According to Norden, “we’re starting to see solutions where people are using computer vision and AI to finish clinicians’ notes and correctly triage people, which allows visits to happen faster.” These solutions can increase clinicians’ productivity and free them up to concentrate more on providing care.
The challenges that offer the most opportunities for startups are interoperability and changing reimbursement models, according to investors.
According to VCs, some of the most promising clinical startup industries in 2023 will be in the fields of cancer treatment, mental health, neurology, and primary care.
The most unmet needs are in oncology and neurology, according to Kumar.
“I think that’s where we’re starting because both of those industries are now recognising the potential for more specialised tech-enabled care. These businesses appear to be just getting started, but we are beginning to see innovation taking place. Can we offer those patients services in a way we haven’t before? “said he. “We can bring oncology care into the home, for example, and improve, streamline, and make it more convenient the experience of managing some of the symptoms that those patients may be experiencing while they’re on chemo.”
He pointed out that in neurology, there are opportunities to use remote patient monitoring in order to understand what is happening with these patients and give them access to resources, remedies, and medications.
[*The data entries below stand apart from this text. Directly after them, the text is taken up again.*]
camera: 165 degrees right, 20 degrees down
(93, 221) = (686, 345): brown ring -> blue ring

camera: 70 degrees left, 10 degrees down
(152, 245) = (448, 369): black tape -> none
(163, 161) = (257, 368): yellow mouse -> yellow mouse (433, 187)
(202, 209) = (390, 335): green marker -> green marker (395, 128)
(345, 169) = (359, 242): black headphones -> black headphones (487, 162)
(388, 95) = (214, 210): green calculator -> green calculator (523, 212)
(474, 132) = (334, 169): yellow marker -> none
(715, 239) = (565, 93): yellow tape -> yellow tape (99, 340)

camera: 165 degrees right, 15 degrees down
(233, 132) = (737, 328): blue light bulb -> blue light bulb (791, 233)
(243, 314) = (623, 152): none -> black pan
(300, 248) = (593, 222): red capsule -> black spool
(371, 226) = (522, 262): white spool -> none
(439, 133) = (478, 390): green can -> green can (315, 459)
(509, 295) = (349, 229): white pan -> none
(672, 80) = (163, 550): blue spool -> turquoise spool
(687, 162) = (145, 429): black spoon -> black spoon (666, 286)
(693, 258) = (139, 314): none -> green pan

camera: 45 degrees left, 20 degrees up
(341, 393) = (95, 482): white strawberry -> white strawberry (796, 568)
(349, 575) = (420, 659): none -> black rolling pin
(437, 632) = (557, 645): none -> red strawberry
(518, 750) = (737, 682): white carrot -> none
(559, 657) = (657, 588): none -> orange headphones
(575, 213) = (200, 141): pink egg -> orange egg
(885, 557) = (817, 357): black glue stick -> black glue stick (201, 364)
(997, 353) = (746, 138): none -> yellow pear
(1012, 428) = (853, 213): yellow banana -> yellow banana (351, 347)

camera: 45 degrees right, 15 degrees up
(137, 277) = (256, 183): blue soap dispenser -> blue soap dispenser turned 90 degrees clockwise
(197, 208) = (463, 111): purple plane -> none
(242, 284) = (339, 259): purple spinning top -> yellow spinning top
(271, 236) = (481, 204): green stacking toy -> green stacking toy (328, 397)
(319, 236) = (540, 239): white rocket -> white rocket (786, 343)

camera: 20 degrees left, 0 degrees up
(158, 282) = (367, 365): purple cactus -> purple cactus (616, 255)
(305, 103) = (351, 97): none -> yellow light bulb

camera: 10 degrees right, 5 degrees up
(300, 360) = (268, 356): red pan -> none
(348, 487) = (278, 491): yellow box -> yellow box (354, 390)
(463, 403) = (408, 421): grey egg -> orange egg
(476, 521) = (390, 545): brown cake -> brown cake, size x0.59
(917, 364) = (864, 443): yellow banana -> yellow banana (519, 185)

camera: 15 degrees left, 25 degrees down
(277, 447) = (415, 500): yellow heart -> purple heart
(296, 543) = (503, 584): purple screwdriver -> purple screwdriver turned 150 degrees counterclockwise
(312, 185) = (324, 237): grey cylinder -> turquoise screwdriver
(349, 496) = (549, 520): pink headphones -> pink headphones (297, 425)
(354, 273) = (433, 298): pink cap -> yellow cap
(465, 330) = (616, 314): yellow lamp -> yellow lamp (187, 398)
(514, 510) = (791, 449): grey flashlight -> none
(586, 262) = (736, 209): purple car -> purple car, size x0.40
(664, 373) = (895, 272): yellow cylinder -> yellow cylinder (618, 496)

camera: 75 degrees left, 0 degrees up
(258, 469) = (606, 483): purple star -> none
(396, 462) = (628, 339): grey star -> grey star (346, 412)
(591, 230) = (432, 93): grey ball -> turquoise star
The investor community is watching these companies closely and is excited about the potential for these technologies to have a truly disruptive impact, he continued.
It’s interesting to note that VCs rated the clinical startup sector for mental health as both the least and most promising.
“There is still such a great need in this area. But I believe it’s also a field where mental health has demonstrated perhaps an excessive amount of investment and money being kind of thrown at the issue, not always in the most efficient or effective way “Added Norden. There is simply more competition and barriers in this market, particularly for new startups.
Along with blockchain, investors also appear to be losing interest in telehealth (24% rated the industry as the least exciting).
In the last four to five years, major financial investments have been made in the field of mental health.
It’s great to see investors place more emphasis on clinical validation, which will be crucial as startups pursue markets with enormous opportunity, like oncology and provider burnout, according to Norden.